[Data records Boundary: Start]

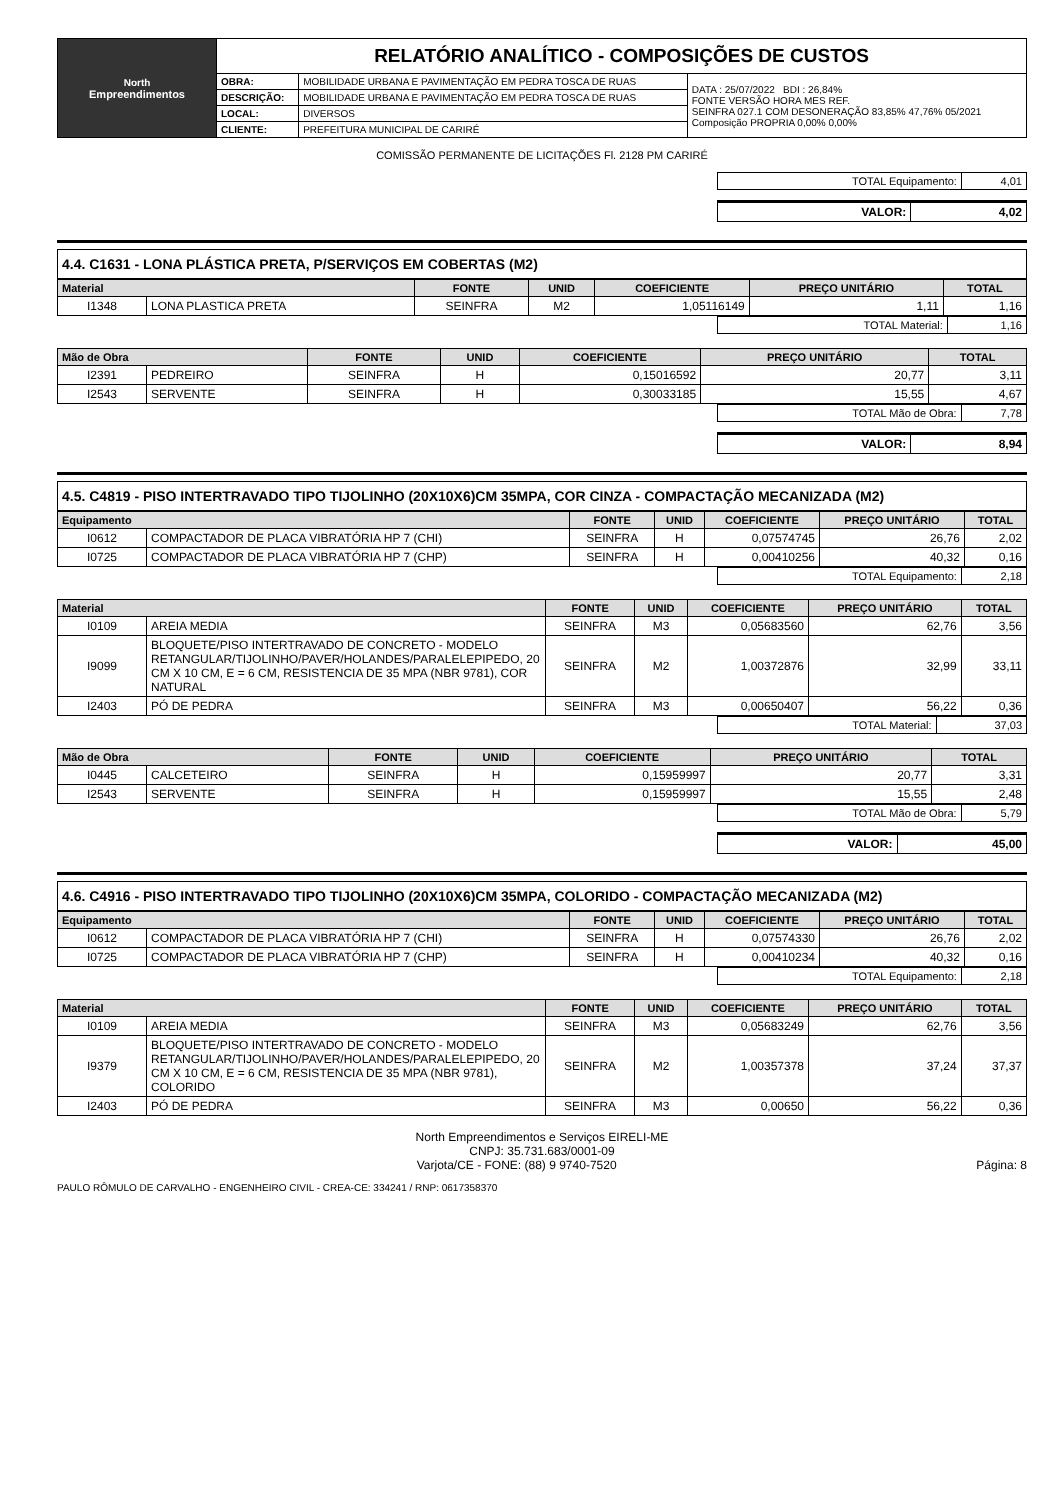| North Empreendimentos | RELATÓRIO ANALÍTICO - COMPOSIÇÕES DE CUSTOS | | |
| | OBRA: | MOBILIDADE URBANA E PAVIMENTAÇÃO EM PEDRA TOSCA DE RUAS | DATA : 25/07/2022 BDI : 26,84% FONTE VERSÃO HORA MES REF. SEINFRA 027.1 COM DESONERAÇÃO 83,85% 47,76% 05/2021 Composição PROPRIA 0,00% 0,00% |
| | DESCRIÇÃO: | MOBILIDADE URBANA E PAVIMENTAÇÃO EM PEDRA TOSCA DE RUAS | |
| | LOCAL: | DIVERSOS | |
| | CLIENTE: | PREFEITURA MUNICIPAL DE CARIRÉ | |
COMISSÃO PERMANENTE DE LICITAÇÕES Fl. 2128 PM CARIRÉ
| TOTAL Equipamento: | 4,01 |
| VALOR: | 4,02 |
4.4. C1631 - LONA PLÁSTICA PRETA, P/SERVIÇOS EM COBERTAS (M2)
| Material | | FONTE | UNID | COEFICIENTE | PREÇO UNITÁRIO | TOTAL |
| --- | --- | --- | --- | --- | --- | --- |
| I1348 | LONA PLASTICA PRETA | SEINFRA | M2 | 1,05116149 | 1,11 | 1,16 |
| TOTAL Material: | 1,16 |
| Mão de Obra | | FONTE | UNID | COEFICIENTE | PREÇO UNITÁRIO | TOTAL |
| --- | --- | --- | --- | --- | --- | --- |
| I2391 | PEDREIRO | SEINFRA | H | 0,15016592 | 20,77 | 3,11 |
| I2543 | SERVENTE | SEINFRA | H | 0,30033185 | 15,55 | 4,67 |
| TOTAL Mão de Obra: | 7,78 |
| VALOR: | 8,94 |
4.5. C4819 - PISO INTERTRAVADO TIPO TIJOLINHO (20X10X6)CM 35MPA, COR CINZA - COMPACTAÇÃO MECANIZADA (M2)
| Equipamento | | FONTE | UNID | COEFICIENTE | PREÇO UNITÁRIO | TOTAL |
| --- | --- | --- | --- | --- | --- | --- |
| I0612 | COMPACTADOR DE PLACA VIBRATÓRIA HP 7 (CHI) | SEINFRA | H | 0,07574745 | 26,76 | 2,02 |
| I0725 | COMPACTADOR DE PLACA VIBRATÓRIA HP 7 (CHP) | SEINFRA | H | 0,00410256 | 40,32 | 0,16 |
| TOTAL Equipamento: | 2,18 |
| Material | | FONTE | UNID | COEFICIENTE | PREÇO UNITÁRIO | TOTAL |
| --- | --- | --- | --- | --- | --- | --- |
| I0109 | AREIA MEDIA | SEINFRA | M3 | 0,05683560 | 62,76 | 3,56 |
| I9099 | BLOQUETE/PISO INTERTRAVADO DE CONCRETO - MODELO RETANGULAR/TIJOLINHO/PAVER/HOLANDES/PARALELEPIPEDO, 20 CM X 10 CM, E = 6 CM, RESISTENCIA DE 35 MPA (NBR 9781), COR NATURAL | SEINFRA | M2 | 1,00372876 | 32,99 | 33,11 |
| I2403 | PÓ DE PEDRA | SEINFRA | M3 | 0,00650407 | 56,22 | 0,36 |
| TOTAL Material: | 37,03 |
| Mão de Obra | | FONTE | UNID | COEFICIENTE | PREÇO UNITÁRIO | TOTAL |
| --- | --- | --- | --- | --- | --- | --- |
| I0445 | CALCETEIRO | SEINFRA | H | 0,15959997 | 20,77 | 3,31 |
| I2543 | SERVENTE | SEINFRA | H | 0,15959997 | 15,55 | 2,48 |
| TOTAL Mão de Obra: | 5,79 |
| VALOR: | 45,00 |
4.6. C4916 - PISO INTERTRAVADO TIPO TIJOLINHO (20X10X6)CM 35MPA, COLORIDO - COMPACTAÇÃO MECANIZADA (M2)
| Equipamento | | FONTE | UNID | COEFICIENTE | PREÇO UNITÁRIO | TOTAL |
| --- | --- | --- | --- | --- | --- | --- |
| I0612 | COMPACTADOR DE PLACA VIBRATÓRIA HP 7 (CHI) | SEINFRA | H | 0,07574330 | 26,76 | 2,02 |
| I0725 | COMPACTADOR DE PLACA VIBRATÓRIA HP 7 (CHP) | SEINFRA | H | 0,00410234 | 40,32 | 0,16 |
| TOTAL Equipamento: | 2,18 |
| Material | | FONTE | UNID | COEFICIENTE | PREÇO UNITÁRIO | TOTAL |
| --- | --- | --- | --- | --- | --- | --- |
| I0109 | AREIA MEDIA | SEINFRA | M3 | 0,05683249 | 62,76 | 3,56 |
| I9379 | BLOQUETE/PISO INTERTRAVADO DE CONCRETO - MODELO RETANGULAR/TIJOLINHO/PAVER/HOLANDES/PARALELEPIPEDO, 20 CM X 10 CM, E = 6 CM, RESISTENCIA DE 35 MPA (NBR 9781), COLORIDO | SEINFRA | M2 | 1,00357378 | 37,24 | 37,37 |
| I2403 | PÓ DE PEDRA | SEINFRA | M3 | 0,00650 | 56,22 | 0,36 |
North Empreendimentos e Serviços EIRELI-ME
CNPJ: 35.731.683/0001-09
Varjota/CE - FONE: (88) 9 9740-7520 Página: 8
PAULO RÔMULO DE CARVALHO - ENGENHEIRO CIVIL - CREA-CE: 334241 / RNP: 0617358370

[Data records Boundary: End]

§ **Work to complete**
Each line above should be written out again exactly, and no picture should appear in the copy.

§ **Response**
| North Empreendimentos | RELATÓRIO ANALÍTICO - COMPOSIÇÕES DE CUSTOS | | |
| | OBRA: | MOBILIDADE URBANA E PAVIMENTAÇÃO EM PEDRA TOSCA DE RUAS | DATA : 25/07/2022 BDI : 26,84% FONTE VERSÃO HORA MES REF. SEINFRA 027.1 COM DESONERAÇÃO 83,85% 47,76% 05/2021 Composição PROPRIA 0,00% 0,00% |
| | DESCRIÇÃO: | MOBILIDADE URBANA E PAVIMENTAÇÃO EM PEDRA TOSCA DE RUAS | |
| | LOCAL: | DIVERSOS | |
| | CLIENTE: | PREFEITURA MUNICIPAL DE CARIRÉ | |
COMISSÃO PERMANENTE DE LICITAÇÕES Fl. 2128 PM CARIRÉ
| TOTAL Equipamento: | 4,01 |
| VALOR: | 4,02 |
4.4. C1631 - LONA PLÁSTICA PRETA, P/SERVIÇOS EM COBERTAS (M2)
| Material | | FONTE | UNID | COEFICIENTE | PREÇO UNITÁRIO | TOTAL |
| --- | --- | --- | --- | --- | --- | --- |
| I1348 | LONA PLASTICA PRETA | SEINFRA | M2 | 1,05116149 | 1,11 | 1,16 |
| TOTAL Material: | 1,16 |
| Mão de Obra | | FONTE | UNID | COEFICIENTE | PREÇO UNITÁRIO | TOTAL |
| --- | --- | --- | --- | --- | --- | --- |
| I2391 | PEDREIRO | SEINFRA | H | 0,15016592 | 20,77 | 3,11 |
| I2543 | SERVENTE | SEINFRA | H | 0,30033185 | 15,55 | 4,67 |
| TOTAL Mão de Obra: | 7,78 |
| VALOR: | 8,94 |
4.5. C4819 - PISO INTERTRAVADO TIPO TIJOLINHO (20X10X6)CM 35MPA, COR CINZA - COMPACTAÇÃO MECANIZADA (M2)
| Equipamento | | FONTE | UNID | COEFICIENTE | PREÇO UNITÁRIO | TOTAL |
| --- | --- | --- | --- | --- | --- | --- |
| I0612 | COMPACTADOR DE PLACA VIBRATÓRIA HP 7 (CHI) | SEINFRA | H | 0,07574745 | 26,76 | 2,02 |
| I0725 | COMPACTADOR DE PLACA VIBRATÓRIA HP 7 (CHP) | SEINFRA | H | 0,00410256 | 40,32 | 0,16 |
| TOTAL Equipamento: | 2,18 |
| Material | | FONTE | UNID | COEFICIENTE | PREÇO UNITÁRIO | TOTAL |
| --- | --- | --- | --- | --- | --- | --- |
| I0109 | AREIA MEDIA | SEINFRA | M3 | 0,05683560 | 62,76 | 3,56 |
| I9099 | BLOQUETE/PISO INTERTRAVADO DE CONCRETO - MODELO RETANGULAR/TIJOLINHO/PAVER/HOLANDES/PARALELEPIPEDO, 20 CM X 10 CM, E = 6 CM, RESISTENCIA DE 35 MPA (NBR 9781), COR NATURAL | SEINFRA | M2 | 1,00372876 | 32,99 | 33,11 |
| I2403 | PÓ DE PEDRA | SEINFRA | M3 | 0,00650407 | 56,22 | 0,36 |
| TOTAL Material: | 37,03 |
| Mão de Obra | | FONTE | UNID | COEFICIENTE | PREÇO UNITÁRIO | TOTAL |
| --- | --- | --- | --- | --- | --- | --- |
| I0445 | CALCETEIRO | SEINFRA | H | 0,15959997 | 20,77 | 3,31 |
| I2543 | SERVENTE | SEINFRA | H | 0,15959997 | 15,55 | 2,48 |
| TOTAL Mão de Obra: | 5,79 |
| VALOR: | 45,00 |
4.6. C4916 - PISO INTERTRAVADO TIPO TIJOLINHO (20X10X6)CM 35MPA, COLORIDO - COMPACTAÇÃO MECANIZADA (M2)
| Equipamento | | FONTE | UNID | COEFICIENTE | PREÇO UNITÁRIO | TOTAL |
| --- | --- | --- | --- | --- | --- | --- |
| I0612 | COMPACTADOR DE PLACA VIBRATÓRIA HP 7 (CHI) | SEINFRA | H | 0,07574330 | 26,76 | 2,02 |
| I0725 | COMPACTADOR DE PLACA VIBRATÓRIA HP 7 (CHP) | SEINFRA | H | 0,00410234 | 40,32 | 0,16 |
| TOTAL Equipamento: | 2,18 |
| Material | | FONTE | UNID | COEFICIENTE | PREÇO UNITÁRIO | TOTAL |
| --- | --- | --- | --- | --- | --- | --- |
| I0109 | AREIA MEDIA | SEINFRA | M3 | 0,05683249 | 62,76 | 3,56 |
| I9379 | BLOQUETE/PISO INTERTRAVADO DE CONCRETO - MODELO RETANGULAR/TIJOLINHO/PAVER/HOLANDES/PARALELEPIPEDO, 20 CM X 10 CM, E = 6 CM, RESISTENCIA DE 35 MPA (NBR 9781), COLORIDO | SEINFRA | M2 | 1,00357378 | 37,24 | 37,37 |
| I2403 | PÓ DE PEDRA | SEINFRA | M3 | 0,00650 | 56,22 | 0,36 |
North Empreendimentos e Serviços EIRELI-ME
CNPJ: 35.731.683/0001-09
Varjota/CE - FONE: (88) 9 9740-7520 Página: 8
PAULO RÔMULO DE CARVALHO - ENGENHEIRO CIVIL - CREA-CE: 334241 / RNP: 0617358370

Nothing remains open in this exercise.